→ **TASK**: Extend the mathematical passage on elementary abelian 2-subgroups of projective groups, picking up right after its last sentence.

======== EXCERPT

For $(2)$, we have that $\pi ^{-1}(\ker m)$ is abelian by the definition of $m$ and $\ker m$, where $\pi $ is the natural projection from $\mathrm{U}(n)$ to $\mathrm{U}(n)/\mathrm{Z}_{n}$. So $\pi ^{-1}(\ker m)$ is diagonalizable. Then $\ker m$ is diagonalizable. We may write $F$ as $F=\ker m \times F^{\prime }$ with $m(\ker m,F^{\prime })=1$ and $m|_{F^{\prime }}$ non-degenerate. By $(1)$, the conjugcay class of $F^{\prime }$ is determined by

$$\begin{aligned} \mathrm{rank}F^{\prime }=\mathrm{rank}F-\mathrm{rank}(\ker m). \end{aligned}$$

Moreover, it is clear that

$$\begin{aligned} (\mathrm{U}(n)/\mathrm{Z}_{n})^{F^{\prime }}=\Delta (\mathrm{U}(n^{\prime })/\mathrm{Z}_{n^{\prime }})\times F^{\prime }, \end{aligned}$$

where $n^{\prime }=n/2^{\frac{\mathrm{rank}F^{\prime }}{2}}$. So $\ker m=\Delta (F^{\prime \prime })$ for some $F^{\prime \prime }\subset \mathrm{U}(n^{\prime })/\mathrm{Z}_{n^{\prime }}$. Fix $F^{\prime }$, by Lemma 2.3, the conjugacy class of $\ker m$ in $\mathrm{U}(n)/\mathrm{Z}_{n}$ and the conjugacy class of $F^{\prime \prime }$ in $\mathrm{U}(n^{\prime })/\mathrm{Z}_{n^{\prime }}$ determine each other. Since the conjugacy of $F$ is determined by $F^{\prime }$ and the class of $\ker m$ in $(\mathrm{U}(n)/\mathrm{Z}_{n})^{F^{\prime }}$, we get the last statement of $(2)$. $\square $

2.2 Projective orthogonal and projective symplectic groups

Let $G=\mathrm{PO}(n)=\mathrm{O}(n)/\langle -I\rangle , \, n\ge 2$. Let $F$ be an elementary abelian 2-subgroup of $G$. For any $x\in F$, choose $A\in \mathrm{O}(n)$ representing $x$, then $A^{2}=\lambda _{A} I$ for some $\lambda _{A}=\pm {1}$. For any $x,y\in F$, choose $A,B\in \mathrm{O}(n)$ representing $x,y$, then $[A,B]=\lambda _{A,B} I$ for some $\lambda _{A,B}=\pm {1}$. The values of $\lambda _{A},\lambda _{A,B}$ don’t depend on the choice of $A$ and $B$. For any $x,y\in F$, define

$$\begin{aligned} \mu (x)=\mu _{F}(x)=\lambda _{A} \end{aligned}$$

and

$$\begin{aligned} m(x,y)=m_{F}(x,y)=\lambda _{A,B}. \end{aligned}$$

Lemma 2.5

For any $x,y,z \in F, \, m(x,x)=1, \, m(xy,z)=m(x,z)m(y,z), \, \mu (1)=1$ and $m(x,y)=\mu (x)\mu (y)\mu (xy)$.

================
======== SUPPLIED RECORDS

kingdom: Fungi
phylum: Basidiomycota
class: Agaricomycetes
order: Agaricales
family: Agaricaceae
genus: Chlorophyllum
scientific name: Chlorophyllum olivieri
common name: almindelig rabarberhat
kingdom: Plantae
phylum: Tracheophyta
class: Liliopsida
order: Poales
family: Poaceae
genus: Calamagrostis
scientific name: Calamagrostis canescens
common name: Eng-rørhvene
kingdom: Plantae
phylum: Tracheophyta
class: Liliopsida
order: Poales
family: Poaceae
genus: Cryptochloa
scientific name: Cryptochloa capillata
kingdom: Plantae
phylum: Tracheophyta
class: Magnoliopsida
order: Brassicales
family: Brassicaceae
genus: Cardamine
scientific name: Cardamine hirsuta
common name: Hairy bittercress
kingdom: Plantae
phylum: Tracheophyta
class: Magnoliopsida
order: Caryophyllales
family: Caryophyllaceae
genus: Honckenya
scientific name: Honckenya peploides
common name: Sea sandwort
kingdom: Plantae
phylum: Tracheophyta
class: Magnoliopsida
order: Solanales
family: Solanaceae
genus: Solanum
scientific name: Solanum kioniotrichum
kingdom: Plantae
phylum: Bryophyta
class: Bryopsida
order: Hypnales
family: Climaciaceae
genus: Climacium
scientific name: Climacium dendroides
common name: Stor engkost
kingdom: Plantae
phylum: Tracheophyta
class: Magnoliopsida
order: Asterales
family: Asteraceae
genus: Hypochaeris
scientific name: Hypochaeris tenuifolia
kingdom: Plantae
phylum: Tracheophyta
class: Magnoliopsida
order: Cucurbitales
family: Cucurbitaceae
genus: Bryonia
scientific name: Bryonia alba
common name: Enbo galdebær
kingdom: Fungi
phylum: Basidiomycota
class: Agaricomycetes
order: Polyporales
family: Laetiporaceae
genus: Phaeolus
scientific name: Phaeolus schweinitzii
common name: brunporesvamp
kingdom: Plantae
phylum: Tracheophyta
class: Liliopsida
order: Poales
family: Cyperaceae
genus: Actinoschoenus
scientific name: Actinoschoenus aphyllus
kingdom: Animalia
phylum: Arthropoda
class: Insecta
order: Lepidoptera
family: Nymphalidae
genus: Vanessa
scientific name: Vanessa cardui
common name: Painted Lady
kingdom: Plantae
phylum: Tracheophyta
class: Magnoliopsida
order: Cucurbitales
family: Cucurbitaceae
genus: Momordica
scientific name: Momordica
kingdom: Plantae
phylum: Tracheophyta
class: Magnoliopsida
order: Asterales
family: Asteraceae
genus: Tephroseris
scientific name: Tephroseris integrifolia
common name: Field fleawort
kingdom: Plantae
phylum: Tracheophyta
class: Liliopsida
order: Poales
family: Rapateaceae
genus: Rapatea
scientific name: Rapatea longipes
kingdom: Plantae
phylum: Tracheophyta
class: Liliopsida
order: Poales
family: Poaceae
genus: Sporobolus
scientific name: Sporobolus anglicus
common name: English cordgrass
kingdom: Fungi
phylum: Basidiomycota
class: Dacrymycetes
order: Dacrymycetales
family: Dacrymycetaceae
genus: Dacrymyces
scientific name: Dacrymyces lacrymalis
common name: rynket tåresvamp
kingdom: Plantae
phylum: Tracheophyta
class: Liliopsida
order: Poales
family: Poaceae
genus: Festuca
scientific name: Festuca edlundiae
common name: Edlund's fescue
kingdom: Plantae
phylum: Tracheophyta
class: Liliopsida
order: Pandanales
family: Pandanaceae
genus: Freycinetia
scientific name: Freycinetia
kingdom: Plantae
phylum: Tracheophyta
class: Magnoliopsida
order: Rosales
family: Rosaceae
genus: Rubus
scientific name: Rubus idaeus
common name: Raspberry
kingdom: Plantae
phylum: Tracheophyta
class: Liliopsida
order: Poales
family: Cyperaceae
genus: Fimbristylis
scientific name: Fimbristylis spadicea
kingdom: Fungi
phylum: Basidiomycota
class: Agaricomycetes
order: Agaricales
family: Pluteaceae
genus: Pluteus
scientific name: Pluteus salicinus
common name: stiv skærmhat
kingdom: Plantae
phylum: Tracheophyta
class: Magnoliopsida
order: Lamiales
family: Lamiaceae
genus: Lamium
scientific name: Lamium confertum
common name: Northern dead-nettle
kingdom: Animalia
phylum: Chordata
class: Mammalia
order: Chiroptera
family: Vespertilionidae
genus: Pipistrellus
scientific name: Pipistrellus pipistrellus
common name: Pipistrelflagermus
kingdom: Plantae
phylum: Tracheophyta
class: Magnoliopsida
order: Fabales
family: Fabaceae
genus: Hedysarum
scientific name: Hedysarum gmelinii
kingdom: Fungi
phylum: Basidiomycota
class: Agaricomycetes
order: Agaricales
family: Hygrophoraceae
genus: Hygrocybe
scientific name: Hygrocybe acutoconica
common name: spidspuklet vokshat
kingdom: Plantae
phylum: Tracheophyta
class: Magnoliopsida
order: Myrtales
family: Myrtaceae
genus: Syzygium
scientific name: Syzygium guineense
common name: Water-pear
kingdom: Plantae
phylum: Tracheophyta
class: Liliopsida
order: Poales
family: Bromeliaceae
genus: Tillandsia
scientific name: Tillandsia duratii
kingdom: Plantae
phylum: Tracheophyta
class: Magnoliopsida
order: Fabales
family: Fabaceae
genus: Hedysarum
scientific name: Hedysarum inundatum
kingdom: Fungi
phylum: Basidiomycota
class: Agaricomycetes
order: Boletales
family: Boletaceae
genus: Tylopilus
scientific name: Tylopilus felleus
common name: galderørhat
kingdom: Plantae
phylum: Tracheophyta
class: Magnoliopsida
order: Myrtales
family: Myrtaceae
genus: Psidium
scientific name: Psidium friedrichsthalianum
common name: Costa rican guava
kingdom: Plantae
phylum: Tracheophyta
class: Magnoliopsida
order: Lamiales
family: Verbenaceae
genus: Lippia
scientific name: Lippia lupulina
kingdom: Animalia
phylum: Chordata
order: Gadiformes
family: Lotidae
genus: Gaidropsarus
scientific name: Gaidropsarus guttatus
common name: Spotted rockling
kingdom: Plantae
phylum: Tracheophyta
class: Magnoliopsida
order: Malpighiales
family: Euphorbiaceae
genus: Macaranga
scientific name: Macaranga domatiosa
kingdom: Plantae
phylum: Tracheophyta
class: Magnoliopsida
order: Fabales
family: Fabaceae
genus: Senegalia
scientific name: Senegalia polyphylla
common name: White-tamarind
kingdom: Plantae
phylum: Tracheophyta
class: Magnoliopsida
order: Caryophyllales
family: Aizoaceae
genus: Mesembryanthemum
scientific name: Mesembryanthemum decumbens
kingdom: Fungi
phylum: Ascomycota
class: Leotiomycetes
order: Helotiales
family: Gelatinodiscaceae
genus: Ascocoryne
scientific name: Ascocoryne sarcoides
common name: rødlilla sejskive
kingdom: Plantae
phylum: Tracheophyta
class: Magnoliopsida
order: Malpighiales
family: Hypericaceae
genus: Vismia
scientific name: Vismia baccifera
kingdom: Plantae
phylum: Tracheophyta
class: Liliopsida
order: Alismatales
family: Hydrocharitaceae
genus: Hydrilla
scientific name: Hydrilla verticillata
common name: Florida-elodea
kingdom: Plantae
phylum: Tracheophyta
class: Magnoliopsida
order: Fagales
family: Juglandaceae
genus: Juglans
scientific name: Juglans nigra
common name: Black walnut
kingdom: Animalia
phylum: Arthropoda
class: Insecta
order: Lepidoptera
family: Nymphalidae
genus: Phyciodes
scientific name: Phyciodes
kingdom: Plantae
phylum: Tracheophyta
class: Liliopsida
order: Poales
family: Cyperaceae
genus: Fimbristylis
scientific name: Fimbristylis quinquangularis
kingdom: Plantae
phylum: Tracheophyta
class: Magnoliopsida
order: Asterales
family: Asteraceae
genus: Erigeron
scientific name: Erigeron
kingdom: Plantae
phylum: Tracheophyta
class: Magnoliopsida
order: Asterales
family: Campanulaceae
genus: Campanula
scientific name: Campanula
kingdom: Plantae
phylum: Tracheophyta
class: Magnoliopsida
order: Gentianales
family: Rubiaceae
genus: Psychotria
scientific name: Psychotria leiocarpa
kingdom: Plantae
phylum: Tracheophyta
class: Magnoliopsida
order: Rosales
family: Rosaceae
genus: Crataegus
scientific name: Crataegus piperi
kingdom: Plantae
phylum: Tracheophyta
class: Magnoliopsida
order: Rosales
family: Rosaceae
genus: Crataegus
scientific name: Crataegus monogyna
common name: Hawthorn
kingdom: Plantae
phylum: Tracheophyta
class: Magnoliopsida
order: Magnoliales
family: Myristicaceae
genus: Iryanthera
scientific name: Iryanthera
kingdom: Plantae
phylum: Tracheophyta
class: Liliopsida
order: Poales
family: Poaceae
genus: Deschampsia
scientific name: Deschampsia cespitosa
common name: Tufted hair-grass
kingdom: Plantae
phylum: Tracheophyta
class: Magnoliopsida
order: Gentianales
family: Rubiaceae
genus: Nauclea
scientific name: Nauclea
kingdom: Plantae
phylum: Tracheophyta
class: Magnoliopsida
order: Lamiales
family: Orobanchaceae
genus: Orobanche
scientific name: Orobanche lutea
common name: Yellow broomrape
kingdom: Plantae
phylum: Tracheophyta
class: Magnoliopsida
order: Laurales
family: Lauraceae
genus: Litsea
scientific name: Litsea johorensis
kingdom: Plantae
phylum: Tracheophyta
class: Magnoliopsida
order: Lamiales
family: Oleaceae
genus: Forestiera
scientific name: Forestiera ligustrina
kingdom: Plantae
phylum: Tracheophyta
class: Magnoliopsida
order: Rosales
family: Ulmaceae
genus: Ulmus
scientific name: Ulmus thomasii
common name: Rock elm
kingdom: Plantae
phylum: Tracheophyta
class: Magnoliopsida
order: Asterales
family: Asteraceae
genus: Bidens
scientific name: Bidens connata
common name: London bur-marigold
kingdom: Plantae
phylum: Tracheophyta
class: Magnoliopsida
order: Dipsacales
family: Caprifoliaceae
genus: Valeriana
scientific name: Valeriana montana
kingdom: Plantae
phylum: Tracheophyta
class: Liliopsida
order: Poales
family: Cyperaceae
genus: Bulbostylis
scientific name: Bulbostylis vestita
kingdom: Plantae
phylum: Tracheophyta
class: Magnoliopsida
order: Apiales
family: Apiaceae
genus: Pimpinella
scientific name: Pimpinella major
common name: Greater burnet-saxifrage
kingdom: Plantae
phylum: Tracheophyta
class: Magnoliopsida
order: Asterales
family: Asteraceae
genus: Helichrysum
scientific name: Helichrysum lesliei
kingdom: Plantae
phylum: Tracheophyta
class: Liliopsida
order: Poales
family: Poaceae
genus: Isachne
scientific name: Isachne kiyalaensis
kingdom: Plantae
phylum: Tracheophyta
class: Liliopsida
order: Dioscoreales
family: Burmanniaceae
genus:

================

→ **TASK OUTPUT**:
Proof

The equalities $m(x,x)=1$ and $\mu (1)=1$ are clear.

The proof for $m(xy,z)=m(x,z)m(y,z)$ is similar as that for 2.1.

Choose $A,B\in \mathrm{O}(n)$ representing $x,y$. Then

$$\begin{aligned}{}[A,B]&= ABA^{-1}B^{-1}\\&= (AB)^2(B^{2})^{-1}B(A^{2})^{-1}B^{-1}\\&= (\mu (xy)I)(\mu (y)I)^{-1}B(\mu (x)I)^{-1}B^{-2}\\&= \mu (x)\mu (y)\mu (xy I). \end{aligned}$$

So $m(x,y)=\mu (x)\mu (y)\mu (xy)$. $\square $

Lemma 2.6

For an even $n, \, \mathfrak su (n)$ has two conjugacy classes of outer involutive automorphisms with representatives $\tau _0=\mathrm complex conjugation $ and $\tau ^{\prime }_0=\tau _0\mathrm{Ad}(J_{n/2})$.

For an odd $n, \, \mathfrak su (n)$ has a unique conjugacy class of outer involutive automorphisms with representative $\tau _0=\mathrm complex conjugation $.

Proof

This follows from Cartan ’s classification of compact Riemannian symmetric pairs (cf. [7, Pages 451–455]). $\square $

Lemma 2.7

Let $F$ be an elementary abelian 2-subgroup of $G$.

For $x\in F, \, \mu (x)=-1$ if and only if $x\sim [J_{\frac{n}{2}}]$.

For $x,y\in F$ with $m(x,y)=-1$,

(1)
when $\mu (x)=\mu (y)=-1$, we have $(x,y)\sim ([J_{\frac{n}{2}}],[K_{\frac{n}{4}}])$;
(2)
when $\mu (x)=\mu (y)=1$, we have $(x,y)\sim ([I_{\frac{n}{2},\frac{n}{2}}], [J^{\prime }_{\frac{n}{2}}])$.

Proof

If $\mu (x)=-1$, then $x=[A]$ for some $A\in \mathrm{O}(n)$ with $A^{2}=-I$. Then $A\sim J_{\frac{n}{2}}$, so $x\sim [J_{\frac{n}{2}}]$.

The proof of $(2)$ is the same as that for Lemma 2.2.

For $(1)$, first we may and do assume that $x=[J_{\frac{n}{2}}]$ by the first statement proved above. Then $\mathfrak so (n)^{x}=\mathfrak u (n/2)$. By Lemma 2.6, after replace $y$ by some $gyg^{-1}$ with $g\in G^{x}$, we may assume that

$$\begin{aligned} (\mathfrak u (n/2))^{y}=\mathfrak so (n/2)\mathrm or \mathfrak sp (n/4). \end{aligned}$$

Then a little more argument shows that $y=[K_{\frac{n}{4}}]$. $\square $

Definition 2.8

For an elementary abelian 2-groupsub $F\subset G$, define

$$\begin{aligned} A_{F}=\ker (\mu |_{\ker m}) \end{aligned}$$

and

$$\begin{aligned} \mathrm{defe}F=|\{x\in F: \mu (x)=1\}|-|\{x\in F:\mu (x)=-1\}|. \end{aligned}$$

We call $\mathrm{defe}F$ the defect index of $F$.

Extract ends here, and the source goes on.